Rights and duties
The benchmark references and limits embodied in the principles of equality, reciprocity, proportionality, responsibility and freedom, along with their related values such as truth, solidarity, etc., are both rights and duties. These rights and duties are closely linked to the human forces, much like opportunities and constraints are linked to the natural forces. For instance gravity is both an opportunity for skiers which have the right to go downhill and a constraint for them as they have a moral duty to control their speed, for their own security and that of Others. One could say that the opportunities and constraints given by the natural forces are like the right to BE and to evolve and this right to BE implies a moral duty of reciprocity equal to that of the Others.
There is symmetry between rights and duties. Both our rights and our duties end where those of the Others begin. At first glance, these rights and duties seem to be barriers between individuals, but actually, they are bridges that link beings to each other. Symmetry unites them. These ties are immensely powerful, their power being the ability to form Mankind into a true community. It is through these links (or bridges) that the social fabric is irrigated.

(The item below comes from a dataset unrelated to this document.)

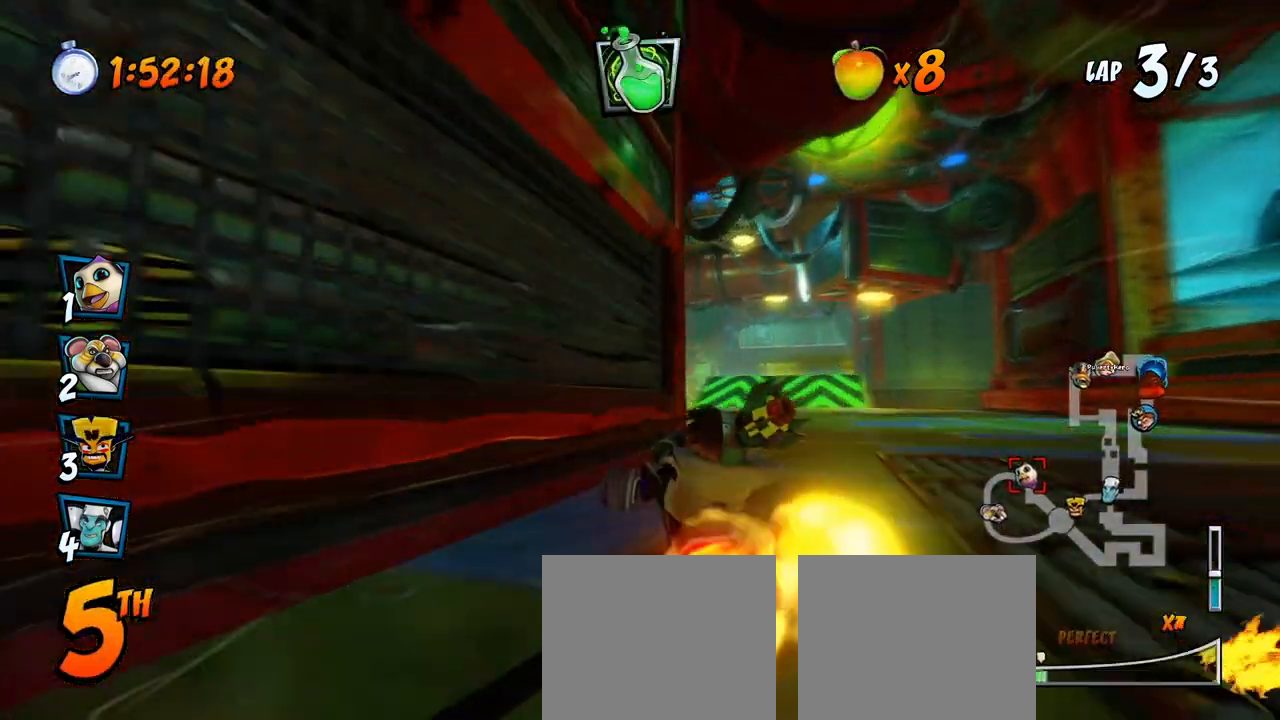
{"buttons": ["CROSS", "R2", "DPAD_RIGHT"], "left_stick": "center", "events": []}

When symmetries are so lightly broken, rights and duties become more human: concepts like tolerance, forgiveness, goodwill and kindness are then introduced. A light rupture of symmetry softens the rigidity of the principles, ties become stronger, friendship, brotherhood, solidarity develop.these links or bridges that the social fabric is woven.
Everyone may read this text under the light of his own choosing. A legal expert might retain the importance of rights and duties, while a physician might favour the relational aspect these benchmark-bridges create between him and his patient. Life’s complexity prevents us from fixating on any single aspect of reality. A holistic view fosters the approach to truth.
While democracies struggle to promote human rights, philosophers stumble over the Kantian rhetoric of Man’s duties. According to Kant duty, is “The need to act out of respect for the law.” If it were out of respect for natural quantum laws, I would agree with him, but he referred to a “metaphysical” moral law too pure to be true. As I see it, duties are only the inverted image of rights, as seen in a mirror. They are inseparable, and are the result of the principle of reciprocity. The right to fish in the river next to my home only makes sense if the residents upstream of me are duty-bound not to pollute this river. One’s right ends where the Other’s begins. I am not the only one who wishes to go trout fishing: I accept that others also fish.
The Convention on the Rights of the Child makes the best of intentions considering past abuses: it offers an impressive list of children’s rights, but alas, mentions none of their duties! How could anyone yield to the illusion that a child can have rights without offsetting duties, not even that most elementary duty of respecting the rights of Others? Children ignore or underestimate their duty to respect their teachers. That is also because people confuse the “equal right to be” with equality in status. Children have the right to be and to live, just as adults do, but they are not their equal. They must start by learning the rules of the great game of life, by being educated about their rights and duties. They must become autonomous, as far as possible, before they get equal rights to adults.